• Activity: Only the lines from the line containing "- Supported pharmacists" to the end of the records, both included, belong in the answer, copied exactly.

[Dataset entries]
Start of Block
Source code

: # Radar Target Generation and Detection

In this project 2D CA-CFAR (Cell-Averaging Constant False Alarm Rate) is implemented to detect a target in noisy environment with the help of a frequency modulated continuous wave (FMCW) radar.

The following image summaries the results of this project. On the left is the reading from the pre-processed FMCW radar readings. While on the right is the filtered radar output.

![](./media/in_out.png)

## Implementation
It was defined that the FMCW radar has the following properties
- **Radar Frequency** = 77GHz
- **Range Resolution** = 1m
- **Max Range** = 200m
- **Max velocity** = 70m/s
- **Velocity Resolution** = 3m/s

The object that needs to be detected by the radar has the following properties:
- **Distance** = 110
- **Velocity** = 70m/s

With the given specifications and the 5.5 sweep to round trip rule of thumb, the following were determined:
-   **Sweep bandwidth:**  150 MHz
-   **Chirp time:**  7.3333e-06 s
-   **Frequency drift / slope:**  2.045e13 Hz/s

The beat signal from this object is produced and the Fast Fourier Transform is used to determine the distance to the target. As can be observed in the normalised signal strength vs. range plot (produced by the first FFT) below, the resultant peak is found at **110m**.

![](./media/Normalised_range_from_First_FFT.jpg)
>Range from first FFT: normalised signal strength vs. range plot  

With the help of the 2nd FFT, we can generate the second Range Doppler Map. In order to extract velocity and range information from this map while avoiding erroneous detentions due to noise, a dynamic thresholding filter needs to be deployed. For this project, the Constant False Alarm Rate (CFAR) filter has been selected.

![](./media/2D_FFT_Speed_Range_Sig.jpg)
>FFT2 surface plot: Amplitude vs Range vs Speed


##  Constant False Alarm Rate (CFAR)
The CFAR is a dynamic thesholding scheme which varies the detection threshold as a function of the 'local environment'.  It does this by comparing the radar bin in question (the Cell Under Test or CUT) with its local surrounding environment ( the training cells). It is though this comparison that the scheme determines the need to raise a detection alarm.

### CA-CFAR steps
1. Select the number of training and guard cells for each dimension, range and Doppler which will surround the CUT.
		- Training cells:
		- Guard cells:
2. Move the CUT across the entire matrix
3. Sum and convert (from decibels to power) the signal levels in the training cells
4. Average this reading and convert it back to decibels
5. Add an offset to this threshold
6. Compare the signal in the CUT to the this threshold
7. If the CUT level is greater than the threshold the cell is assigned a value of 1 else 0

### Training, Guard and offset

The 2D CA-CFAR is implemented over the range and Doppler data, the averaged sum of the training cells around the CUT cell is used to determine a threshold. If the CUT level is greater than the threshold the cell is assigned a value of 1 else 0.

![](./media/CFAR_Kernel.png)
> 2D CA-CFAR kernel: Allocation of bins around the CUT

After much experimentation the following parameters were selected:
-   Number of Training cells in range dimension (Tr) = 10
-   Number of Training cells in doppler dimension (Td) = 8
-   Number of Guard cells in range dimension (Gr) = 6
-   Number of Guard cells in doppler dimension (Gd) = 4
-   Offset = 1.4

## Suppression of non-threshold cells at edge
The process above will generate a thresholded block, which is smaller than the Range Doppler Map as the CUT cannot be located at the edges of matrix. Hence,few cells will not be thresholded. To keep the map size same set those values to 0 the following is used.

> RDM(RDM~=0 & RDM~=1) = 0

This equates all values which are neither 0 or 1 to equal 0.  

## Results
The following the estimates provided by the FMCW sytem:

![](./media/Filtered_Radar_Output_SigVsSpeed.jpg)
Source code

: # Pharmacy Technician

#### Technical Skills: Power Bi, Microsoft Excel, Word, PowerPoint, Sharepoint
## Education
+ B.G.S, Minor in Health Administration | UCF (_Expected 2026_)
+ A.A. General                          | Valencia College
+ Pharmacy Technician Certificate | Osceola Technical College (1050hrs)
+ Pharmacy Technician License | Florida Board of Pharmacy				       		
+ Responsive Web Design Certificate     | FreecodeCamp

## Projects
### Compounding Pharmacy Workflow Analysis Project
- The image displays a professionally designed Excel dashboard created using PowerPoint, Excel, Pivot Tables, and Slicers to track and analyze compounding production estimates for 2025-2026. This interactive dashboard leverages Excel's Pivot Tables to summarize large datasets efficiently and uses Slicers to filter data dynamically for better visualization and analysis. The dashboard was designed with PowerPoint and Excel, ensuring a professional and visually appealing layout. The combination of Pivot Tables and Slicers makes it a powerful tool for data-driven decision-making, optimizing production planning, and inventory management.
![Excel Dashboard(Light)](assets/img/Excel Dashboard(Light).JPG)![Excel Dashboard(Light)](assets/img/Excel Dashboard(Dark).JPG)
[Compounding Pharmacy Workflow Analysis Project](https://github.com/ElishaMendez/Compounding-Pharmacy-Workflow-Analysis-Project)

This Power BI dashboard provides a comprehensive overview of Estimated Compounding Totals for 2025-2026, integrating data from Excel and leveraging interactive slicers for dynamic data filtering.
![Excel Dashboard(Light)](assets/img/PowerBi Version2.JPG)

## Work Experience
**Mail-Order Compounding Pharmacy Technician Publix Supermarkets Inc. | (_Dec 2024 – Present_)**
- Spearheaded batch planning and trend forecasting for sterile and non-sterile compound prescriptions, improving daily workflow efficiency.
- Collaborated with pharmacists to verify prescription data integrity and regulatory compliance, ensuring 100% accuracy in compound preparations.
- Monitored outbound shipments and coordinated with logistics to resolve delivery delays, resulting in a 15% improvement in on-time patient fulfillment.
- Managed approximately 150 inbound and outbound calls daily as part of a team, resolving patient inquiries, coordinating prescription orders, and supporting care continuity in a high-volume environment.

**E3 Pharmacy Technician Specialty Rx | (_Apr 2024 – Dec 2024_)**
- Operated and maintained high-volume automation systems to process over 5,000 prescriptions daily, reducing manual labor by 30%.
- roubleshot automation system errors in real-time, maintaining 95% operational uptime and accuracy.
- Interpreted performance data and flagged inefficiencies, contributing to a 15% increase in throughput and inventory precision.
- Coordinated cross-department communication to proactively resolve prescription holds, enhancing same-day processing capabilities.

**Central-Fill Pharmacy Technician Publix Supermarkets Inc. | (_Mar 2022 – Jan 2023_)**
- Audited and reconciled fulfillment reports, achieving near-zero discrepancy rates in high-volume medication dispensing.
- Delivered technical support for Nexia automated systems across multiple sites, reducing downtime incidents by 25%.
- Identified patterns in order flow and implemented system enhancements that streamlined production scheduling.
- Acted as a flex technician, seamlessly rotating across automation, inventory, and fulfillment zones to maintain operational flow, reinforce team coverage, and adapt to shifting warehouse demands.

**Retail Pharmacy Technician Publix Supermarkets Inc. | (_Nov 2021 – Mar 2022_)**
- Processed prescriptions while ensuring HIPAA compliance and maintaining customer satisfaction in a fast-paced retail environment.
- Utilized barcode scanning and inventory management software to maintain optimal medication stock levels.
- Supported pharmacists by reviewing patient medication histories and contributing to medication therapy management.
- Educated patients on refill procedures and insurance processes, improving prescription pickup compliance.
End of Block
• Expected answer:
- Supported pharmacists by reviewing patient medication histories and contributing to medication therapy management.
- Educated patients on refill procedures and insurance processes, improving prescription pickup compliance.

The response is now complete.